◆ Objective:
Return every line of the material below without any change.

[Data items]

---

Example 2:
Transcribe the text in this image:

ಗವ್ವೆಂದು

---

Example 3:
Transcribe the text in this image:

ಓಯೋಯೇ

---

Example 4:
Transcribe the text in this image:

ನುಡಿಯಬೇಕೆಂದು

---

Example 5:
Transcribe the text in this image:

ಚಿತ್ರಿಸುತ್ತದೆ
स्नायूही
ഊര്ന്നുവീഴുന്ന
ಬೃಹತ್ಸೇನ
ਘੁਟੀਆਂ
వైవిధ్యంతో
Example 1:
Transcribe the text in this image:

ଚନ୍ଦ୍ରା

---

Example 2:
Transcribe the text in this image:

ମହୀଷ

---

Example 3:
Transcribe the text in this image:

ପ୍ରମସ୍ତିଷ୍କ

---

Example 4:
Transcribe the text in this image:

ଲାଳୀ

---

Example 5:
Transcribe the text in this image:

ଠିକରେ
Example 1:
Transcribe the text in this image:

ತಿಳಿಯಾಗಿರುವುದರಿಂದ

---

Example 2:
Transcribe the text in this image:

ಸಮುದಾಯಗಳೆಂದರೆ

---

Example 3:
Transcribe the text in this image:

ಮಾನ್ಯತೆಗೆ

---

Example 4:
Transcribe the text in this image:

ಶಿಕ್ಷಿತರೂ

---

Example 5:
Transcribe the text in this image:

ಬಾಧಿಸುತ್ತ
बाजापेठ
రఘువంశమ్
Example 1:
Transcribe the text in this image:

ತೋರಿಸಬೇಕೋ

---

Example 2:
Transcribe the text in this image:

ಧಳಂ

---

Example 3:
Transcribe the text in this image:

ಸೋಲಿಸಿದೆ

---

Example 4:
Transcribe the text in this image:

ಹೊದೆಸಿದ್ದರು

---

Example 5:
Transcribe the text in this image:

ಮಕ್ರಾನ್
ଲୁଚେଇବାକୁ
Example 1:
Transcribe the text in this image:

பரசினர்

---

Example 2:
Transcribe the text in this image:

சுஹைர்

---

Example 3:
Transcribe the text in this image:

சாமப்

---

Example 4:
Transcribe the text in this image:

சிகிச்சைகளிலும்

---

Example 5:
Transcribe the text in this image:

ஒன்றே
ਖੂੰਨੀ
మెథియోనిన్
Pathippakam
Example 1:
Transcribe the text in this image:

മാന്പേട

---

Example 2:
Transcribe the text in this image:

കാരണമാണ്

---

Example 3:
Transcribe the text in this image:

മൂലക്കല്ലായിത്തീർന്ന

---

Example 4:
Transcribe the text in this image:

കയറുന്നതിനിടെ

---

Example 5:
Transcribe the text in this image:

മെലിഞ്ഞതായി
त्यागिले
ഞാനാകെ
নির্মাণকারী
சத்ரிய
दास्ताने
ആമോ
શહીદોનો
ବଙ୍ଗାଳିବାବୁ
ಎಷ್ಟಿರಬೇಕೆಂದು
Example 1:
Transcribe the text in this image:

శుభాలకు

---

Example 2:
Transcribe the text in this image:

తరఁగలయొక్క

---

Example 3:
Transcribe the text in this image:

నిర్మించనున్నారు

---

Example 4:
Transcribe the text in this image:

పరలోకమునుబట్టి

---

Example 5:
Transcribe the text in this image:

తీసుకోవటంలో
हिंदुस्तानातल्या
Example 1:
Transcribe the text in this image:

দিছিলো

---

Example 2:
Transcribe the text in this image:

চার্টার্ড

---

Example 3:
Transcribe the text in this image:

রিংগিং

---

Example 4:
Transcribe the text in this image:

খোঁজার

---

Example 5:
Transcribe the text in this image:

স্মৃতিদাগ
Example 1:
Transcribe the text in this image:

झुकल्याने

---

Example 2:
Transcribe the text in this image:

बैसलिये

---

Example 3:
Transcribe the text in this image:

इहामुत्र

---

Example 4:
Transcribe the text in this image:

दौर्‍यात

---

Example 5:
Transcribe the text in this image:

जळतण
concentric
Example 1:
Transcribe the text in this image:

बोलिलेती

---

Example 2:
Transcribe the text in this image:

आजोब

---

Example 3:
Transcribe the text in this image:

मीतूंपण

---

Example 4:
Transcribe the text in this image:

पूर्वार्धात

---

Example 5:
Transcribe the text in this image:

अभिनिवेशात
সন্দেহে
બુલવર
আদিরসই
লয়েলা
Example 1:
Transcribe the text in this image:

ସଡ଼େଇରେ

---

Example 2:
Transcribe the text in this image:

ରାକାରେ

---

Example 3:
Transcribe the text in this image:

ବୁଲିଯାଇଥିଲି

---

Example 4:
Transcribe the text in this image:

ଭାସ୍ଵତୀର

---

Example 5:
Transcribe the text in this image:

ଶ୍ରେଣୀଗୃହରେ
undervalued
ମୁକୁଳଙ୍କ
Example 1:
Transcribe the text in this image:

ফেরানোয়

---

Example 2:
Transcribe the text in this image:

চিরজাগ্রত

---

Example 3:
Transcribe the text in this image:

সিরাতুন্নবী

◆ Written solution:
---

Example 2:
Transcribe the text in this image:

ಗವ್ವೆಂದು

---

Example 3:
Transcribe the text in this image:

ಓಯೋಯೇ

---

Example 4:
Transcribe the text in this image:

ನುಡಿಯಬೇಕೆಂದು

---

Example 5:
Transcribe the text in this image:

ಚಿತ್ರಿಸುತ್ತದೆ
स्नायूही
ഊര്ന്നുവീഴുന്ന
ಬೃಹತ್ಸೇನ
ਘੁਟੀਆਂ
వైవిధ్యంతో
Example 1:
Transcribe the text in this image:

ଚନ୍ଦ୍ରା

---

Example 2:
Transcribe the text in this image:

ମହୀଷ

---

Example 3:
Transcribe the text in this image:

ପ୍ରମସ୍ତିଷ୍କ

---

Example 4:
Transcribe the text in this image:

ଲାଳୀ

---

Example 5:
Transcribe the text in this image:

ଠିକରେ
Example 1:
Transcribe the text in this image:

ತಿಳಿಯಾಗಿರುವುದರಿಂದ

---

Example 2:
Transcribe the text in this image:

ಸಮುದಾಯಗಳೆಂದರೆ

---

Example 3:
Transcribe the text in this image:

ಮಾನ್ಯತೆಗೆ

---

Example 4:
Transcribe the text in this image:

ಶಿಕ್ಷಿತರೂ

---

Example 5:
Transcribe the text in this image:

ಬಾಧಿಸುತ್ತ
बाजापेठ
రఘువంశమ్
Example 1:
Transcribe the text in this image:

ತೋರಿಸಬೇಕೋ

---

Example 2:
Transcribe the text in this image:

ಧಳಂ

---

Example 3:
Transcribe the text in this image:

ಸೋಲಿಸಿದೆ

---

Example 4:
Transcribe the text in this image:

ಹೊದೆಸಿದ್ದರು

---

Example 5:
Transcribe the text in this image:

ಮಕ್ರಾನ್
ଲୁଚେଇବାକୁ
Example 1:
Transcribe the text in this image:

பரசினர்

---

Example 2:
Transcribe the text in this image:

சுஹைர்

---

Example 3:
Transcribe the text in this image:

சாமப்

---

Example 4:
Transcribe the text in this image:

சிகிச்சைகளிலும்

---

Example 5:
Transcribe the text in this image:

ஒன்றே
ਖੂੰਨੀ
మెథియోనిన్
Pathippakam
Example 1:
Transcribe the text in this image:

മാന്പേട

---

Example 2:
Transcribe the text in this image:

കാരണമാണ്

---

Example 3:
Transcribe the text in this image:

മൂലക്കല്ലായിത്തീർന്ന

---

Example 4:
Transcribe the text in this image:

കയറുന്നതിനിടെ

---

Example 5:
Transcribe the text in this image:

മെലിഞ്ഞതായി
त्यागिले
ഞാനാകെ
নির্মাণকারী
சத்ரிய
दास्ताने
ആമോ
શહીદોનો
ବଙ୍ଗାଳିବାବୁ
ಎಷ್ಟಿರಬೇಕೆಂದು
Example 1:
Transcribe the text in this image:

శుభాలకు

---

Example 2:
Transcribe the text in this image:

తరఁగలయొక్క

---

Example 3:
Transcribe the text in this image:

నిర్మించనున్నారు

---

Example 4:
Transcribe the text in this image:

పరలోకమునుబట్టి

---

Example 5:
Transcribe the text in this image:

తీసుకోవటంలో
हिंदुस्तानातल्या
Example 1:
Transcribe the text in this image:

দিছিলো

---

Example 2:
Transcribe the text in this image:

চার্টার্ড

---

Example 3:
Transcribe the text in this image:

রিংগিং

---

Example 4:
Transcribe the text in this image:

খোঁজার

---

Example 5:
Transcribe the text in this image:

স্মৃতিদাগ
Example 1:
Transcribe the text in this image:

झुकल्याने

---

Example 2:
Transcribe the text in this image:

बैसलिये

---

Example 3:
Transcribe the text in this image:

इहामुत्र

---

Example 4:
Transcribe the text in this image:

दौर्‍यात

---

Example 5:
Transcribe the text in this image:

जळतण
concentric
Example 1:
Transcribe the text in this image:

बोलिलेती

---

Example 2:
Transcribe the text in this image:

आजोब

---

Example 3:
Transcribe the text in this image:

मीतूंपण

---

Example 4:
Transcribe the text in this image:

पूर्वार्धात

---

Example 5:
Transcribe the text in this image:

अभिनिवेशात
সন্দেহে
બુલવર
আদিরসই
লয়েলা
Example 1:
Transcribe the text in this image:

ସଡ଼େଇରେ

---

Example 2:
Transcribe the text in this image:

ରାକାରେ

---

Example 3:
Transcribe the text in this image:

ବୁଲିଯାଇଥିଲି

---

Example 4:
Transcribe the text in this image:

ଭାସ୍ଵତୀର

---

Example 5:
Transcribe the text in this image:

ଶ୍ରେଣୀଗୃହରେ
undervalued
ମୁକୁଳଙ୍କ
Example 1:
Transcribe the text in this image:

ফেরানোয়

---

Example 2:
Transcribe the text in this image:

চিরজাগ্রত

---

Example 3:
Transcribe the text in this image:

সিরাতুন্নবী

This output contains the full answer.